---------- Fragmento del documento

No creo adecuado aplicarme la palabra «intelectual». El intelectual no trabaja nada más que con el intelecto; un matemático, por ejemplo, sólo trabaja con la razón pura; el teorema de Pitágoras no lo inventó Pitágoras en un rapto poético, es algo cerebral. Y lo cerebral es bueno pero también es malo, porque, en mi opinión, lo más importante del ser humano está del cerebro para abajo. La corteza cerebral es útil para demostrar teoremas, yo mismo lo he hecho alguna vez: en cierta época de mi vida, cuando era físico matemático, trabajé sobre radiactividad. Después me di cuenta de que esas investigaciones estaban conduciendo a un desastre innombrable y me incliné hacia el otro lado, el del arte, que desde chico me gustó. La pintura y la literatura son humanas, y no se hacen con la corteza cerebral, sino con lo que hay de la corteza cerebral para abajo. Creo que fue Pascal quien apuntaba hacia les raisons du coeur, las razones del corazón. Desde hace tiempo, desgraciadamente, está de moda poner por encima de todo la ciencia y la técnica, que en su estado más puro tienen cierta hermosura, pero que son terribles y han conducido a este mundo a la destrucción; porque vivimos en un mundo en destrucción que, si se ha de salvar, será mediante una vuelta a los grandes principios de la condición humana, desterrados en las inmensas ciudades. Si se incendia un apartamento en Buenos Aires, y uno necesita que alguien le ayude a apagarlo, ¿quién sabe quién vive en el primer piso, en el segundo? En los pueblos no sucede lo mismo: uno es el Tito, el otro es el Negro…, hay todavía humanidad. Yo me fui de Buenos Aires hace cincuenta y tres años a vivir a un pueblo cercano, donde siempre hay gente dispuesta a ayudar. No es que no piense que la condición humana es siempre más o menos la misma, pero se hace peor en la ciudad.

--------------------
---------- Registros

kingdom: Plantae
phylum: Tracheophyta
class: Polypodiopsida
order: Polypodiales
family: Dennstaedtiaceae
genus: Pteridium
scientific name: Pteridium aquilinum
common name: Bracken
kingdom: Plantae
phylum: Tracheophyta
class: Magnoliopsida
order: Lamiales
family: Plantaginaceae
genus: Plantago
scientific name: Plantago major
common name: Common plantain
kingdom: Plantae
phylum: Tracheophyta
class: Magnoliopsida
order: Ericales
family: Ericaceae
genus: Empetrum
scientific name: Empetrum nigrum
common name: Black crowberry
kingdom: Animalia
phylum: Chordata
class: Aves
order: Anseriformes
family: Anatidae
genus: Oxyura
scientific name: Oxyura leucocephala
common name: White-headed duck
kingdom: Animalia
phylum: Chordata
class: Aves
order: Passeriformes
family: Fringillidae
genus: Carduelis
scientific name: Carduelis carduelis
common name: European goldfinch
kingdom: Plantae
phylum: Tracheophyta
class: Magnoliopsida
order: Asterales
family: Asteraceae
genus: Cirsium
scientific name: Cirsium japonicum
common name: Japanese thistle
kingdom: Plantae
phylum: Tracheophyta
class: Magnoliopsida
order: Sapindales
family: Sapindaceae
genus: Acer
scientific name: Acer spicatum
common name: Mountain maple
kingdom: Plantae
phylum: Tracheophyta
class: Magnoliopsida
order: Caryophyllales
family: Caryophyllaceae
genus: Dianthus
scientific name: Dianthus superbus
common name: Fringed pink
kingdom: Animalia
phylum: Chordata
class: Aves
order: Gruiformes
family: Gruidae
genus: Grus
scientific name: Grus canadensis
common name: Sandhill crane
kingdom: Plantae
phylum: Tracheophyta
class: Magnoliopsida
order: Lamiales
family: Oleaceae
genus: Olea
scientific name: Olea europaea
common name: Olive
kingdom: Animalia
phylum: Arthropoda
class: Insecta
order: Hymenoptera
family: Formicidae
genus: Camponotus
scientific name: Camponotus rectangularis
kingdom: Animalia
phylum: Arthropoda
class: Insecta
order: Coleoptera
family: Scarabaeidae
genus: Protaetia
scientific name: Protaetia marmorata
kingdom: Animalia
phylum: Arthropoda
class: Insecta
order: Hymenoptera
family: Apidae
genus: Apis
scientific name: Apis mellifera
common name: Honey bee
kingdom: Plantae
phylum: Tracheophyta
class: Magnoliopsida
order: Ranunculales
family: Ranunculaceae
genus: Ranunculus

--------------------

Enunciado 1
Reescribe como lista JSON de cadenas el listado desde la línea que contiene "order: Coleoptera" hasta el final del listado, con una cadena por línea y sin líneas en blanco.
Enunciado 2
Prolonga el texto sobre el intelectual, la ciencia y la vida en los pueblos a partir de donde termina.

Resultado del ejercicio 1
[
  "order: Coleoptera",
  "family: Scarabaeidae",
  "genus: Protaetia",
  "scientific name: Protaetia marmorata",
  "kingdom: Animalia",
  "phylum: Arthropoda",
  "class: Insecta",
  "order: Hymenoptera",
  "family: Apidae",
  "genus: Apis",
  "scientific name: Apis mellifera",
  "common name: Honey bee",
  "kingdom: Plantae",
  "phylum: Tracheophyta",
  "class: Magnoliopsida",
  "order: Ranunculales",
  "family: Ranunculaceae",
  "genus: Ranunculus"
]

Resultado del ejercicio 2
Las razones de la cabeza no me parecen fundamentales: creo que la humanidad aguanta por las razones del corazón. Lo intelectual está bien para, pongamos, crear la teoría de la relatividad, pero nadie espera que con la teoría de la relatividad se vaya a mejorar la especie humana. Al contrario, pueden suceder cosas terribles… Yo estudié física y matemáticas, sí, y luego lo abandoné todo. Me di cuenta de que el mundo había ido empeorando por culpa de la ciencia. «Ciencia» es hoy una palabra desdichada que yo evito; si no fuese por ella, no tendríamos este mundo mecanizado. Los aparatos que llegan a cualquier rincón del mundo, todas esas personas que escuchan la radio o la televisión, nos dejan ver que la técnica tiene sus ventajas, pero no por ello podemos idealizar la ciencia y la razón pura, que no son humanas.

Un hombre puede tener un pequeño almacén en el que vender cositas, y tener amigos, y vivir más o menos modestamente; ser amable si es posible, tratar de ayudar… Ésas son las cosas que deberían enseñarse, pero la gente cree que lo que hay que enseñar son logaritmos. Conozco a muchas personas que saben lo que es un logaritmo y son una porquería; he hecho el doctorado en matemáticas, de manera que puedo permitirme el lujo de decir esto. Se ha deificado a la ciencia. Yo no creo que Einstein fuera una mala persona, con su melena y todos esos atributos ante los cuales la gente cae de rodillas. Pero ya no se inclinan, en cambio, ante un sabio en el sentido antiguo de la palabra, un sabio analfabeto, puesto que en las viejas culturas casi todos lo eran.

En los pueblos aún se puede encontrar un hombre de edad, analfabeto, que tiene sabiduría en el sentido grande de la palabra, sabiduría sobre la vida, la muerte, la felicidad, el infortunio… Eso es sabiduría, sagesse, que no es el conocimiento de poder manejar una tabla de logaritmos. ¿Cómo nadie en su sano juicio puede pensar que sea bueno saber manejar una tabla de logaritmos?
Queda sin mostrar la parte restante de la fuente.